== EXERCISE INSTRUCTIONS ==
In your copy, reproduce the entries exactly as they are, minus the images.

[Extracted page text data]
□ □ □
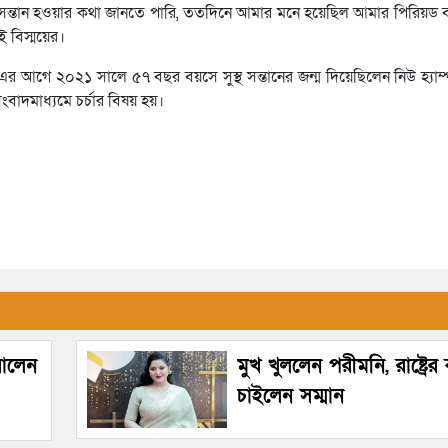
য় সন্তান হওয়ার কথা জানতে পারি, ততদিনে আমার মনে হয়েছিল আমার পিরিয়ড ব
ই বিস্ময়ের।
 এর আগে ২০২১ সালে ৫৭ বছর বয়সে সুস্থ সন্তানের জন্ম দিয়েছিলেন নিউ হ্যাম
বাদমাধ্যমে চর্চার বিষয় হয়।
রালেন
মুখ খুললেন পরীমনি, রাষ্ট্রে
চাইলেন সম্মান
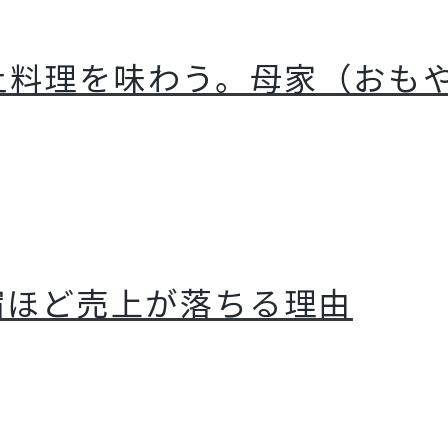
土料理を味わう。母家（おも
宿ほど売上が落ちる理由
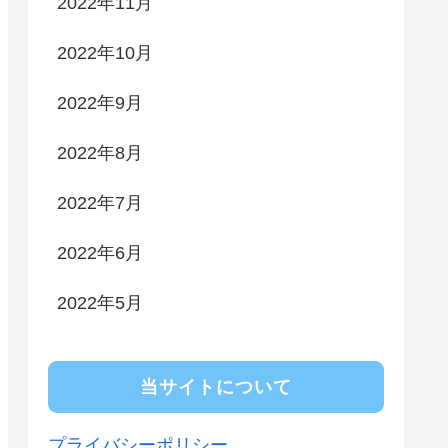
2022年11月
2022年10月
2022年9月
2022年8月
2022年7月
2022年6月
2022年5月
当サイトについて
プライバシーポリシー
□ □ □
== EXERCISE SOLUTION ==
য় সন্তান হওয়ার কথা জানতে পারি, ততদিনে আমার মনে হয়েছিল আমার পিরিয়ড ব
ই বিস্ময়ের।
 এর আগে ২০২১ সালে ৫৭ বছর বয়সে সুস্থ সন্তানের জন্ম দিয়েছিলেন নিউ হ্যাম
বাদমাধ্যমে চর্চার বিষয় হয়।
রালেন
মুখ খুললেন পরীমনি, রাষ্ট্রে
চাইলেন সম্মান
土料理を味わう。母家（おも
宿ほど売上が落ちる理由
2022年11月
2022年10月
2022年9月
2022年8月
2022年7月
2022年6月
2022年5月
当サイトについて
プライバシーポリシー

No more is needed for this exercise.